Finalmente, há as instituições multilaterais que fazem nossa ordem global funcionar melhor junta (pense na Otan, na OMS e no Conselho de Segurança da ONU). Durante seus quatro anos na Presidência, Trump identificou corretamente as falhas dessas instituições e as explorou para suas finalidades políticas próprias em casa, mas pouco fez para realmente sanar qualquer uma delas.

No cerne do problema está o fato de que essas instituições refletem melhor a dinâmica de poder dos anos 1950 que a de 2020; que, quando acrescentamos à equação o fato de que muitos dos desafios de longo prazo mais urgentes de hoje —a ascensão da China, os ciberataques, o uso de drones em guerras, problemas de privacidade de dados, para citar apenas alguns— nem sequer existiam quando essas instituições foram criadas originalmente, começamos a entender a amplitude do problema.
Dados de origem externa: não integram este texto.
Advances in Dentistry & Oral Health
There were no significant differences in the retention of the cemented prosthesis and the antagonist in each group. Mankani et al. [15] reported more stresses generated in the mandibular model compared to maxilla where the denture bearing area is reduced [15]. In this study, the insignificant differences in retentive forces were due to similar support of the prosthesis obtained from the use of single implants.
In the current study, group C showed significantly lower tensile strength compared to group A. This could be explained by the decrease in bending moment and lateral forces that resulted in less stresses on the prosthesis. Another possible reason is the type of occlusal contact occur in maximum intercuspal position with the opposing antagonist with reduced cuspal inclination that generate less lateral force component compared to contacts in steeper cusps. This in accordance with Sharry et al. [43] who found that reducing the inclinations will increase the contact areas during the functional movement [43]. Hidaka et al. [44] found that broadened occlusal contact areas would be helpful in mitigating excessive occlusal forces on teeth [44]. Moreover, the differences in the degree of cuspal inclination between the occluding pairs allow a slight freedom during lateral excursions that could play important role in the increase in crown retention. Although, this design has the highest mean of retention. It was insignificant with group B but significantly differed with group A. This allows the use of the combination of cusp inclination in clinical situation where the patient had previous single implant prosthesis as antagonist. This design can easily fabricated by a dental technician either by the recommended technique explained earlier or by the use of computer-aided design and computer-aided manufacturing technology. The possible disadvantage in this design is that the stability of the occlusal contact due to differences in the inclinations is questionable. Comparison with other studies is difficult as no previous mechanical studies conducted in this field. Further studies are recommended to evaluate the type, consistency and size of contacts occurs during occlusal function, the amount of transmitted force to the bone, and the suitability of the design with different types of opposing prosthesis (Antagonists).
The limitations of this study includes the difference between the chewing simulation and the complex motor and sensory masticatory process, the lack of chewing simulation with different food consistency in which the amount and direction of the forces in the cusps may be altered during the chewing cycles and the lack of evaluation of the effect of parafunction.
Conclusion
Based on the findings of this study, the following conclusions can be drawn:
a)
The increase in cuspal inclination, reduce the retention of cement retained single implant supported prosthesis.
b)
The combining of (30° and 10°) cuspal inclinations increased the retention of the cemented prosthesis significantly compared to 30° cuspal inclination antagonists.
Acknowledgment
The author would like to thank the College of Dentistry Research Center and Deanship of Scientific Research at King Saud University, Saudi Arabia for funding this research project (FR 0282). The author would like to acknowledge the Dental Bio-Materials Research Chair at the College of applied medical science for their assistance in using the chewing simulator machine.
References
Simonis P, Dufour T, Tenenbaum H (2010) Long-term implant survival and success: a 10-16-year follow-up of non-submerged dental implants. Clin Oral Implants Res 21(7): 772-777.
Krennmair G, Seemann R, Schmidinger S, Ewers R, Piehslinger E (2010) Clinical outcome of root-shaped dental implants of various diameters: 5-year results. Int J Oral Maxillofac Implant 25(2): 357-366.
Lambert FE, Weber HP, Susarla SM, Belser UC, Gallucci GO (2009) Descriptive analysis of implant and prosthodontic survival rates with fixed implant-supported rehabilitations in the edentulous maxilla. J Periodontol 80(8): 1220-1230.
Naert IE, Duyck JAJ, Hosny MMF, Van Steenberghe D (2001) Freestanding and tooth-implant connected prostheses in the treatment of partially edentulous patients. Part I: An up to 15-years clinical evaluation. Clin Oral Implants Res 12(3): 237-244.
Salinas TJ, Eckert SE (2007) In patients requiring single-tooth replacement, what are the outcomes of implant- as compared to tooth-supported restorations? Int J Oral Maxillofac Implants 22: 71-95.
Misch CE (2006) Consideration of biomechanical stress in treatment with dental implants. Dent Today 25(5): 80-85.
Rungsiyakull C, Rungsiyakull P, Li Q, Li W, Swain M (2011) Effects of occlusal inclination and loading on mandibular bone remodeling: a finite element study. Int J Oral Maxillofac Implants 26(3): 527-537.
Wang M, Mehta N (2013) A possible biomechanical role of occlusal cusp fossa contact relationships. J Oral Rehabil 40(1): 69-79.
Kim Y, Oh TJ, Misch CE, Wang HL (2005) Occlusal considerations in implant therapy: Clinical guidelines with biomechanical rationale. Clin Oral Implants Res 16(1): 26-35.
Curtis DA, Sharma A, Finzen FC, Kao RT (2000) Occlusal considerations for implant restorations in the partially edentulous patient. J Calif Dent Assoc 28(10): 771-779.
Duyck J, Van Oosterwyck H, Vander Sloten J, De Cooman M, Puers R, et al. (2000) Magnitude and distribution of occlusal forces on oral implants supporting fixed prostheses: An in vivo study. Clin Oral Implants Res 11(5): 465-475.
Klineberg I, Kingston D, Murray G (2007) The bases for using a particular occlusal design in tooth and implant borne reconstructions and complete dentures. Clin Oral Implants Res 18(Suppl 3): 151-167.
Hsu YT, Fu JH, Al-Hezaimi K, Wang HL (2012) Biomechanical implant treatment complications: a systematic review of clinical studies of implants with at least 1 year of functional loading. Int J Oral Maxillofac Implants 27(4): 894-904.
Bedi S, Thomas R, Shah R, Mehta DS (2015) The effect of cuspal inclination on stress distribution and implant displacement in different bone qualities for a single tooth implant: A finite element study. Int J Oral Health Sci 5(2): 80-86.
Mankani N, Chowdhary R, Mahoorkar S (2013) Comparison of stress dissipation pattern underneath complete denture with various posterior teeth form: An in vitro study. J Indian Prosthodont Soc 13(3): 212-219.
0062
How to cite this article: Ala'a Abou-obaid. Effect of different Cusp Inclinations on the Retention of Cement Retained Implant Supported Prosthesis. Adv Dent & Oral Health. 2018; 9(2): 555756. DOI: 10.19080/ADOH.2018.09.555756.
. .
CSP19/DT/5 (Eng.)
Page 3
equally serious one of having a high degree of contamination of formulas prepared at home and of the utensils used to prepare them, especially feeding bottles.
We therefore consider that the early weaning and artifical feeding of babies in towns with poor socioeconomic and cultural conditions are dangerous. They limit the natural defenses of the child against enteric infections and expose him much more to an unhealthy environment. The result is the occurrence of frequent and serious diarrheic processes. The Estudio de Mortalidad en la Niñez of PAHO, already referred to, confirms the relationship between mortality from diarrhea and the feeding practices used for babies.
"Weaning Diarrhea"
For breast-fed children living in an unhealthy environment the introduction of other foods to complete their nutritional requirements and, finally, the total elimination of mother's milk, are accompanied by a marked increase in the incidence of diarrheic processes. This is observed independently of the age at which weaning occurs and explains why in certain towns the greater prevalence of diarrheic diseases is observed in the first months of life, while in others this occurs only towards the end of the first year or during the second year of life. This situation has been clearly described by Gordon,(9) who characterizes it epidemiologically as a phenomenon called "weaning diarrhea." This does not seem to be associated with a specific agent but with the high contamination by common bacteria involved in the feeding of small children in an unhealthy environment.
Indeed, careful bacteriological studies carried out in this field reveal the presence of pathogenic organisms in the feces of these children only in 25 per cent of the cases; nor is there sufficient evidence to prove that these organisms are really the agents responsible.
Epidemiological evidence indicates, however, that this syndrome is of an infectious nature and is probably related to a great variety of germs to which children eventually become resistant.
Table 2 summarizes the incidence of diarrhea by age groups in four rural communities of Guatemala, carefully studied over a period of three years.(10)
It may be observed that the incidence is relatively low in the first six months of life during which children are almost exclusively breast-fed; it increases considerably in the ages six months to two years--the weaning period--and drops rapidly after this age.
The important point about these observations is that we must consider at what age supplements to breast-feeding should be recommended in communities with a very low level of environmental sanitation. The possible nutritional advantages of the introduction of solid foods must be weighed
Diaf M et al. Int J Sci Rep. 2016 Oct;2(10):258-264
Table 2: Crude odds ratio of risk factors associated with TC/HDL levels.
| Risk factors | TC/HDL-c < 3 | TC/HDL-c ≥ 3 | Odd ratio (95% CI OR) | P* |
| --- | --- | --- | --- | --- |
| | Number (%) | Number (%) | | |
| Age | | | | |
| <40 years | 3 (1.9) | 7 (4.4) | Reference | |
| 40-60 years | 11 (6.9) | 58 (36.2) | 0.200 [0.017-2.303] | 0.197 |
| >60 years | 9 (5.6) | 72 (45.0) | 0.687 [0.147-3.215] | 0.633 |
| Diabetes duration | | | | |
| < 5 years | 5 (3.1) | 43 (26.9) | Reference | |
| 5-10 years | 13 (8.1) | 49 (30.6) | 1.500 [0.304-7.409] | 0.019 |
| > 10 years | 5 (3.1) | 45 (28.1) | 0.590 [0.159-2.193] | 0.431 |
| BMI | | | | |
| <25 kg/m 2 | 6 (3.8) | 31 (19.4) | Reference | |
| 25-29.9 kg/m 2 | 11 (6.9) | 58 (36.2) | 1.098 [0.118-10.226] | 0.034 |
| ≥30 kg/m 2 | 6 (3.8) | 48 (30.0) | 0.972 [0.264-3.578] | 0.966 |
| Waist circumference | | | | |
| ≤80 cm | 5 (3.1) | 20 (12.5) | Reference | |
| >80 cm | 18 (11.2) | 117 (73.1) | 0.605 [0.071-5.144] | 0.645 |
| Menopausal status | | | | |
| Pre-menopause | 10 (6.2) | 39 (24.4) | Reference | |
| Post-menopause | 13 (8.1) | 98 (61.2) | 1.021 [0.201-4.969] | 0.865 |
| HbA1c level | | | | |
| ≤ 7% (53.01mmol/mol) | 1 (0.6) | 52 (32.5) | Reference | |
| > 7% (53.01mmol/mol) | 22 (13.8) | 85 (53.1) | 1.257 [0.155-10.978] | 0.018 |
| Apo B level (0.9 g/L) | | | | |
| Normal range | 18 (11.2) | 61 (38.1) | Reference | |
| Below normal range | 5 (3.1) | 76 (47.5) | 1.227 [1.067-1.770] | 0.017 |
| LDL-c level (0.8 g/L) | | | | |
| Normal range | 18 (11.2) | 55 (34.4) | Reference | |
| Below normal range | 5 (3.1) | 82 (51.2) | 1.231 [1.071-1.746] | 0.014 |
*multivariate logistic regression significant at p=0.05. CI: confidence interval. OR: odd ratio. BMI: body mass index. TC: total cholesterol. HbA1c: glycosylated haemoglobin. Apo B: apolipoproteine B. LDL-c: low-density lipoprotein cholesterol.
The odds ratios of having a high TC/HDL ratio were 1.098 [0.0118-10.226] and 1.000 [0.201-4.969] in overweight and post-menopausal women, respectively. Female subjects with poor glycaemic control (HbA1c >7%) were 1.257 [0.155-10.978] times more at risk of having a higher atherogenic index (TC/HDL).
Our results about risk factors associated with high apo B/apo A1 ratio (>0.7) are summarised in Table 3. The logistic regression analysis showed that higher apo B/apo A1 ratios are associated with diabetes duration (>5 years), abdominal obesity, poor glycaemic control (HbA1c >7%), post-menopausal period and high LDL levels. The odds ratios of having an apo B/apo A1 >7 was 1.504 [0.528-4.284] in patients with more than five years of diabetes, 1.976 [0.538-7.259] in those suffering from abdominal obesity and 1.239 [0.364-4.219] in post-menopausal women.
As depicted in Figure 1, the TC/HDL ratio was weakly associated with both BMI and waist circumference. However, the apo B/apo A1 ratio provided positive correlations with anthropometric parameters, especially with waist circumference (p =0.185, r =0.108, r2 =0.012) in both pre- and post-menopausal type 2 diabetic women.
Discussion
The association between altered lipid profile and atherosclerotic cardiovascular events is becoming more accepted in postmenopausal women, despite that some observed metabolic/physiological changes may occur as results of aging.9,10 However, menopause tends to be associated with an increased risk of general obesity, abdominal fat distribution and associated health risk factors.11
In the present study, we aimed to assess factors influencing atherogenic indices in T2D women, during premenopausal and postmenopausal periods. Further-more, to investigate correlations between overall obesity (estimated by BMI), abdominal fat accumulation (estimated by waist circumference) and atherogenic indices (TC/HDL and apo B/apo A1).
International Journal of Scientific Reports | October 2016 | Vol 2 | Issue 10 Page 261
Biden vai ajudar, com certeza, ao manifestar apoio e financiar esforços multilaterais para combater esses desafios, mas essas instituições precisam de reformas fundamentais e amplas, uma tarefa que já seria difícil sob circunstâncias normais, o que dirá no meio de uma pandemia global. É um desafio para ser encarado por uma geração de líderes políticos, não apenas pela próxima administração americana.

A chegada de Biden à Casa Branca tem importância. Deixando de lado a muito necessária mudança no tom do discurso diplomático, a urgência genuína para combater a mudança climática será bem recebida.

E, uma vez no poder, o democrata e sua equipe poderão trabalhar com aliados de visão semelhante para colocar o mundo no caminho do tipo de reformas institucionais e cooperação urgentemente necessários.

Mas tudo isso exigirá esforço, dinheiro, concessões e criatividade. Também levará paciência e tempo.